The drone hovers at this position for the timedefined as flight duration (by default, the simulation time), and the motorsstop after the flight duration is completed.To stop the flight before the flight duration is completed, clickSTOP in the Flight Control Interface.Click Flight Log and MATFile to download the flight log and the MAT-file,respectively. The files droneFlight.txt andRSdata.mat are downloaded to the Current Folder in MATLAB.

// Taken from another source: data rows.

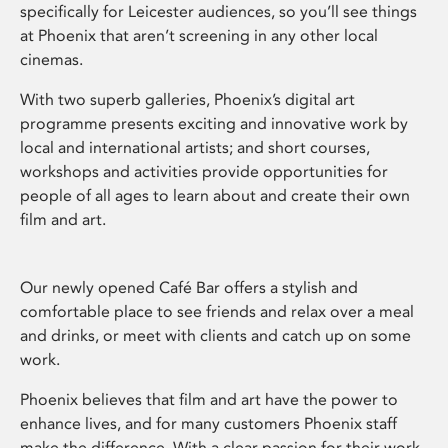
specifically for Leicester audiences, so you’ll see things
at Phoenix that aren’t screening in any other local
cinemas.
With two superb galleries, Phoenix’s digital art
programme presents exciting and innovative work by
local and international artists; and short courses,
workshops and activities provide opportunities for
people of all ages to learn about and create their own
film and art.
Our newly opened Café Bar offers a stylish and
comfortable place to see friends and relax over a meal
and drinks, or meet with clients and catch up on some
work.
Phoenix believes that film and art have the power to
enhance lives, and for many customers Phoenix staff
make the difference. With a clear passion for their work,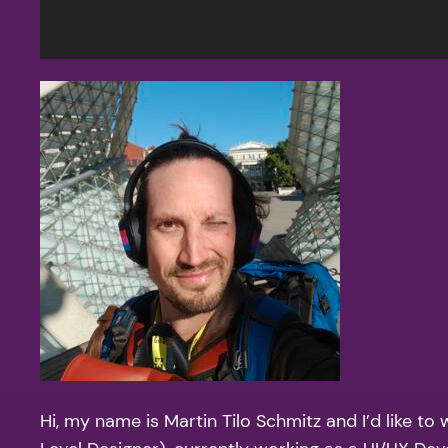
Hi, my name is Martin Tilo Schmitz and I’d like 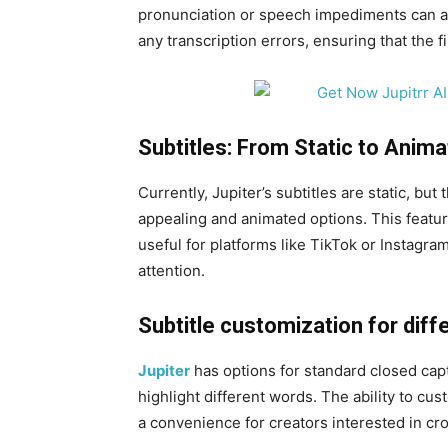
pronunciation or speech impediments can af
any transcription errors, ensuring that the f
Subtitles: From Static to Anima
Currently, Jupiter’s subtitles are static, but
appealing and animated options. This featu
useful for platforms like TikTok or Instagra
attention.
Subtitle customization for diff
Jupiter
has options for standard closed cap
highlight different words. The ability to cus
a convenience for creators interested in cr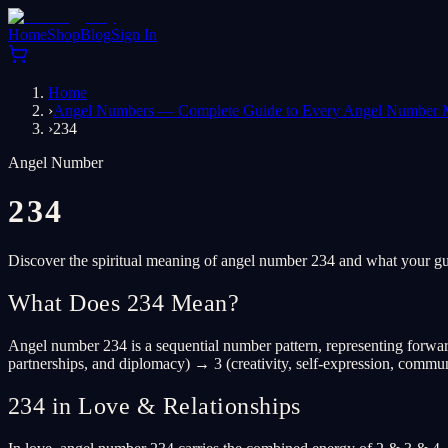
Home
Shop
Blog
Sign In
Home
›
Angel Numbers — Complete Guide to Every Angel Number 
›
234
Angel Number
234
Discover the spiritual meaning of angel number 234 and what your gua
What Does 234 Mean?
Angel number 234 is a sequential number pattern, representing forward
partnerships, and diplomacy) → 3 (creativity, self-expression, commun
234 in Love & Relationships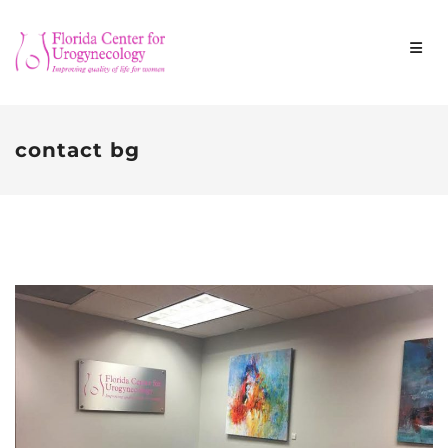
contact bg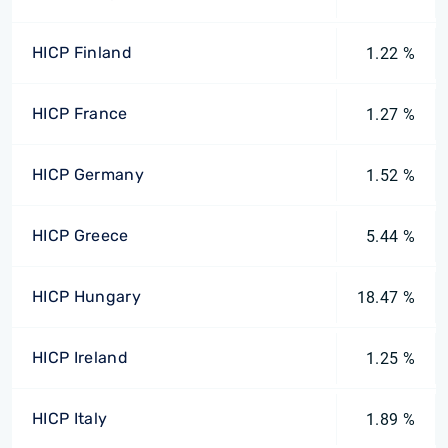
HICP Finland
1.22 %
HICP France
1.27 %
HICP Germany
1.52 %
HICP Greece
5.44 %
HICP Hungary
18.47 %
HICP Ireland
1.25 %
HICP Italy
1.89 %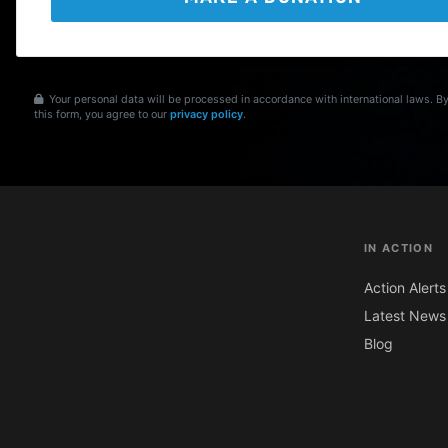
Your personal data will be processed in accordance with international laws. B
this form, you agree to our
privacy policy
.
IN ACTION
Action Alerts
Latest News
Blog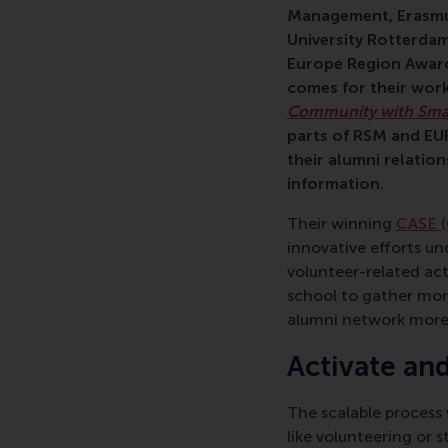
Management, Erasmu
University Rotterdam
Europe Region Award
comes for their work
Community with Sma
parts of RSM and EUR’
their alumni relatio
information.
Their winning
CASE (
innovative efforts u
volunteer-related act
school to gather mor
alumni network more 
Activate an
The scalable process 
like volunteering or 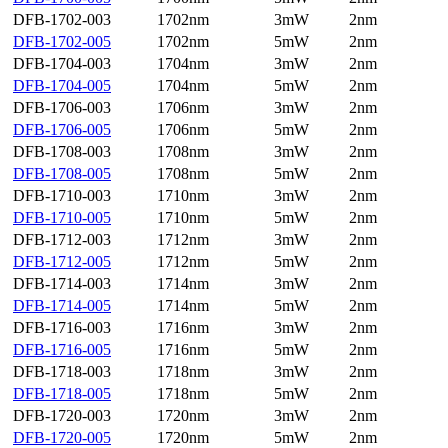
DFB-1702-003
1702nm
3mW
2nm
DFB-1702-005
1702nm
5mW
2nm
DFB-1704-003
1704nm
3mW
2nm
DFB-1704-005
1704nm
5mW
2nm
DFB-1706-003
1706nm
3mW
2nm
DFB-1706-005
1706nm
5mW
2nm
DFB-1708-003
1708nm
3mW
2nm
DFB-1708-005
1708nm
5mW
2nm
DFB-1710-003
1710nm
3mW
2nm
DFB-1710-005
1710nm
5mW
2nm
DFB-1712-003
1712nm
3mW
2nm
DFB-1712-005
1712nm
5mW
2nm
DFB-1714-003
1714nm
3mW
2nm
DFB-1714-005
1714nm
5mW
2nm
DFB-1716-003
1716nm
3mW
2nm
DFB-1716-005
1716nm
5mW
2nm
DFB-1718-003
1718nm
3mW
2nm
DFB-1718-005
1718nm
5mW
2nm
DFB-1720-003
1720nm
3mW
2nm
DFB-1720-005
1720nm
5mW
2nm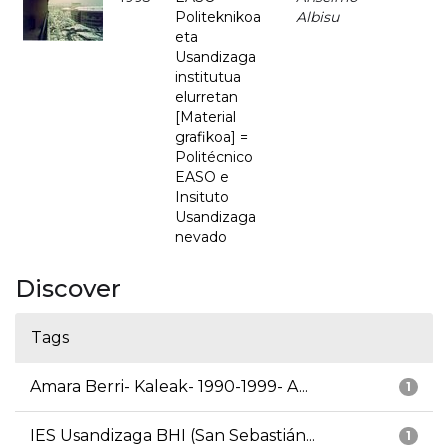
Politeknikoa
Albisu
eta
Usandizaga
institutua
elurretan
[Material
grafikoa] =
Politécnico
EASO e
Insituto
Usandizaga
nevado
Discover
Tags
Amara Berri- Kaleak- 1990-1999- A...
1
IES Usandizaga BHI (San Sebastián...
1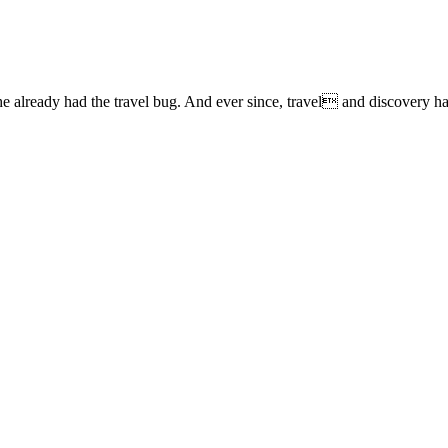
lready had the travel bug. And ever since, travel and discovery have 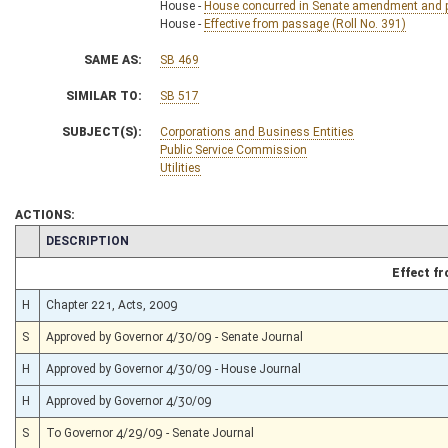
House -
House concurred in Senate amendment and pa
House -
Effective from passage (Roll No. 391)
SAME AS:
SB 469
SIMILAR TO:
SB 517
SUBJECT(S):
Corporations and Business Entities
Public Service Commission
Utilities
ACTIONS:
CHAMBER
DESCRIPTION
Effect f
H
Chapter 221, Acts, 2009
S
Approved by Governor 4/30/09 - Senate Journal
H
Approved by Governor 4/30/09 - House Journal
H
Approved by Governor 4/30/09
S
To Governor 4/29/09 - Senate Journal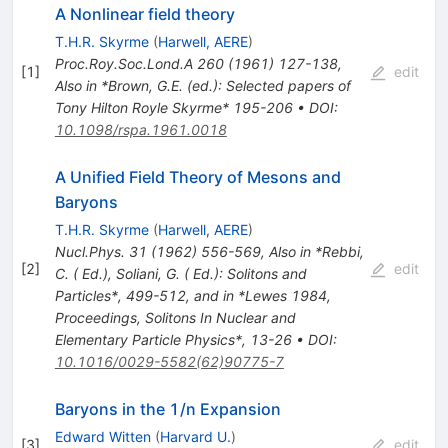
A Nonlinear field theory
T.H.R. Skyrme
(
Harwell, AERE
)
Proc.Roy.Soc.Lond.A
260
(
1961
)
127-138
,
[
1
]
edit
Also in *Brown, G.E. (ed.): Selected papers of
Tony Hilton Royle Skyrme* 195-206
•
DOI
:
10.1098/rspa.1961.0018
A Unified Field Theory of Mesons and
Baryons
T.H.R. Skyrme
(
Harwell, AERE
)
Nucl.Phys.
31
(
1962
)
556-569
,
Also in *Rebbi,
[
2
]
edit
C. ( Ed.), Soliani, G. ( Ed.): Solitons and
Particles*, 499-512, and in *Lewes 1984,
Proceedings, Solitons In Nuclear and
Elementary Particle Physics*, 13-26
•
DOI
:
10.1016/0029-5582(62)90775-7
Baryons in the 1/n Expansion
Edward Witten
(
Harvard U.
)
[
3
]
edit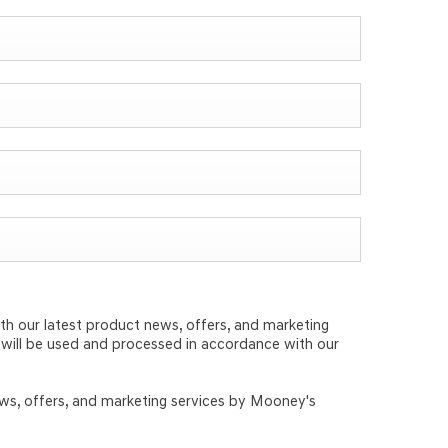
th our latest product news, offers, and marketing
d will be used and processed in accordance with our
ews, offers, and marketing services by Mooney's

NoteThe command parrot.util.PostFlightAnalysis isspecific to the asbQuadcopter model.After successfully flying the Parrot minidrone using the asbQuadcoptermodel, you can now redesign the controller logic in Simulink. Deploy your new modelon the minidrone by following the same steps, and start the minidrone flight usingthe same commands.

Simulink

Always test your model with a low value of power gain (10–20%)for the motors. Ac3d license key generator. After you are confident about the minidrone flight, increase thepower gain and run the model on the minidrone.

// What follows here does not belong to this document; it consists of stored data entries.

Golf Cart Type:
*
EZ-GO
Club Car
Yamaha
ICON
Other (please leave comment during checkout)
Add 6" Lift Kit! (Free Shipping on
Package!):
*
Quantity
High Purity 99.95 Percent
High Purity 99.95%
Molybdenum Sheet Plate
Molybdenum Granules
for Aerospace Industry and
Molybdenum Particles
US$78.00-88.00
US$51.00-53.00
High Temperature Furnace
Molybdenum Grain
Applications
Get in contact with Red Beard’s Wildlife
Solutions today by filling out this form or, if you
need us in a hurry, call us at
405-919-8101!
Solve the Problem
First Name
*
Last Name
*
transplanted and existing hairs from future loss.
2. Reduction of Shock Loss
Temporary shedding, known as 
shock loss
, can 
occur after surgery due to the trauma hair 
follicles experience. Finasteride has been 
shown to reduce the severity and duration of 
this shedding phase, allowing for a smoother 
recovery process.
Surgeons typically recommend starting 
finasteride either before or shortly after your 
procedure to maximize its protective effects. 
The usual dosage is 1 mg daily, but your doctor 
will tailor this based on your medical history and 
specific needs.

AbstractThe purpose of this honors thesis was to create a quadcopter equation of motion software model in order to develop a control system to make the quadcopter autonomous. This control system was developed using Matlab and Simulink, and the aspects of the quadcopter's flight that were chosen to be controlled were the roll angle, pitch angle, and height of the quadcopter. Upon the completion of this control system model, the actual quadcopter was to be constructed, flown, and used to collect experimental data for comparison to the model. However, the hardware was never made available due to back order problems, and so unfortunately no experimental data from actual test flights was able to be gathered and compared to the Simulink control syste m model.

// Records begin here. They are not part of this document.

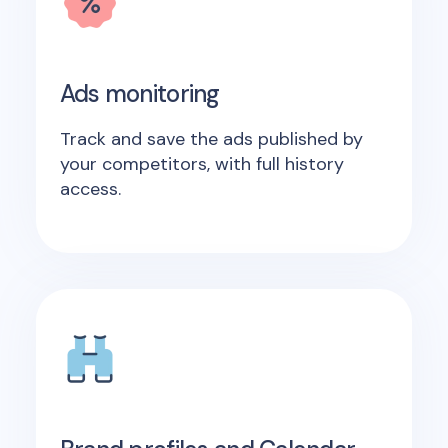
Ads monitoring
Track and save the ads published by
your competitors, with full history
access.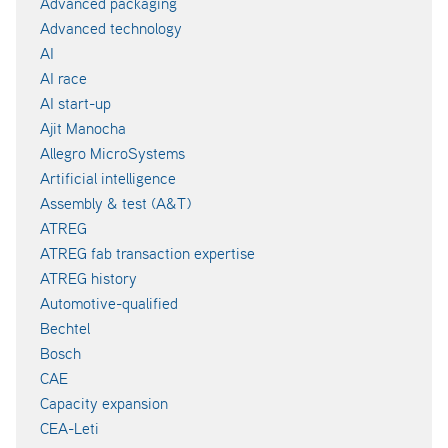
Advanced packaging
Advanced technology
AI
AI race
AI start-up
Ajit Manocha
Allegro MicroSystems
Artificial intelligence
Assembly & test (A&T)
ATREG
ATREG fab transaction expertise
ATREG history
Automotive-qualified
Bechtel
Bosch
CAE
Capacity expansion
CEA-Leti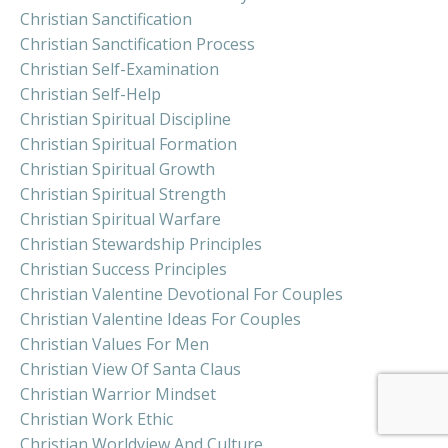
Christian Sanctification
Christian Sanctification Process
Christian Self-Examination
Christian Self-Help
Christian Spiritual Discipline
Christian Spiritual Formation
Christian Spiritual Growth
Christian Spiritual Strength
Christian Spiritual Warfare
Christian Stewardship Principles
Christian Success Principles
Christian Valentine Devotional For Couples
Christian Valentine Ideas For Couples
Christian Values For Men
Christian View Of Santa Claus
Christian Warrior Mindset
Christian Work Ethic
Christian Worldview And Culture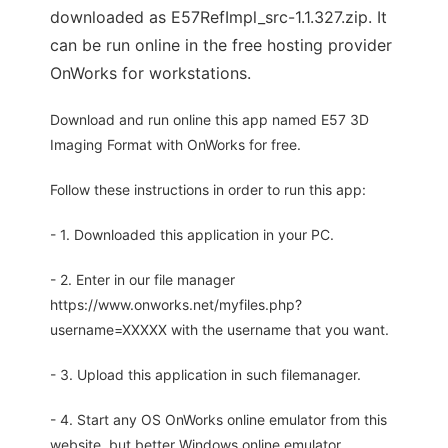
downloaded as E57RefImpl_src-1.1.327.zip. It
can be run online in the free hosting provider
OnWorks for workstations.
Download and run online this app named E57 3D
Imaging Format with OnWorks for free.
Follow these instructions in order to run this app:
- 1. Downloaded this application in your PC.
- 2. Enter in our file manager
https://www.onworks.net/myfiles.php?
username=XXXXX with the username that you want.
- 3. Upload this application in such filemanager.
- 4. Start any OS OnWorks online emulator from this
website, but better Windows online emulator.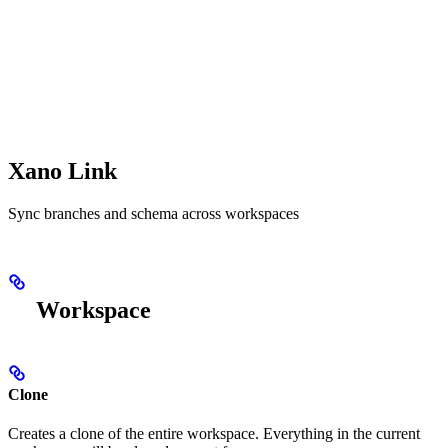
Xano Link
Sync branches and schema across workspaces
Workspace
Clone
Creates a clone of the entire workspace. Everything in the current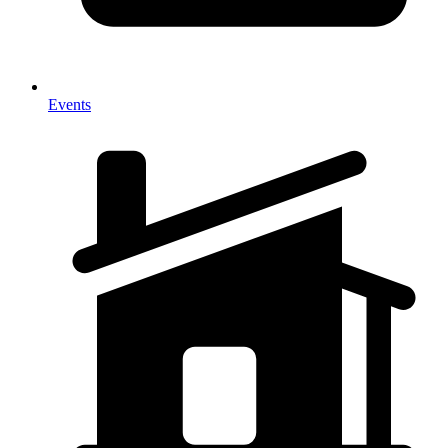
Events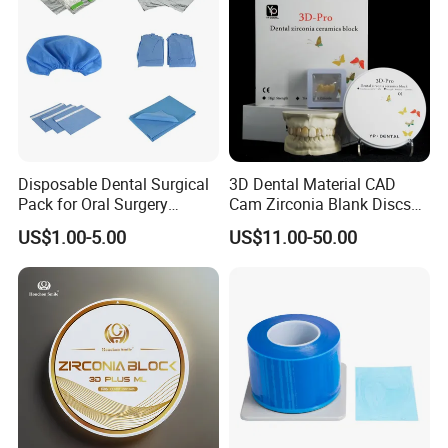
Disposable Dental Surgical
3D Dental Material CAD
Pack for Oral Surgery
Cam Zirconia Blank Discs
Procedures
Zirconia Block
US$1.00-5.00
US$11.00-50.00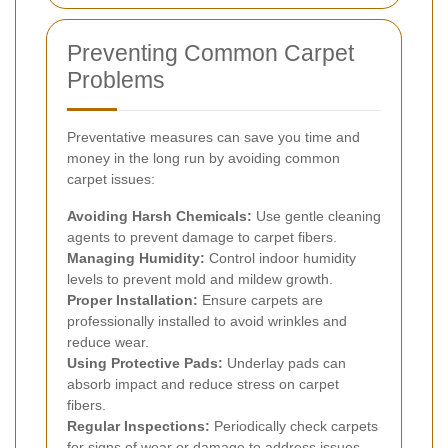
Preventing Common Carpet
Problems
Preventative measures can save you time and
money in the long run by avoiding common
carpet issues:
Avoiding Harsh Chemicals:
Use gentle cleaning
agents to prevent damage to carpet fibers.
Managing Humidity:
Control indoor humidity
levels to prevent mold and mildew growth.
Proper Installation:
Ensure carpets are
professionally installed to avoid wrinkles and
reduce wear.
Using Protective Pads:
Underlay pads can
absorb impact and reduce stress on carpet
fibers.
Regular Inspections:
Periodically check carpets
for signs of wear or damage to address issues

None the less, the final Simulink model is still accurate because the actual geometry of the chosen quadcopter was used during simulation (including the moments of inertia and moment arm lengths). To begin, background research into quadcopter design is presented to give insight into the progress that has been made in the design of this type of aircraft. The equations of motion for the quadcopter considered in the control system are then derived through the use of twelve state variables. The Simulink model for the open loop system was then constructed in a fashion that converts the change in rotor thrust to the associated orientation angles of the quadcopter. Linear approximations were then used to distinguish the open loop transfer functions for each controlled variable (roll angle, pitch angle, and height), and compensators were designed for the control system in order to produce a natural frequency and damping that allowed for a 5% settling time of approximately two seconds.Created Date2013-05Contributor/////Subject/ /SeriesTypeExtent32 pagesLanguageCopyrightReuse PermissionsAll Rights ReservedCollaborating InstitutionsAdditional Formats//.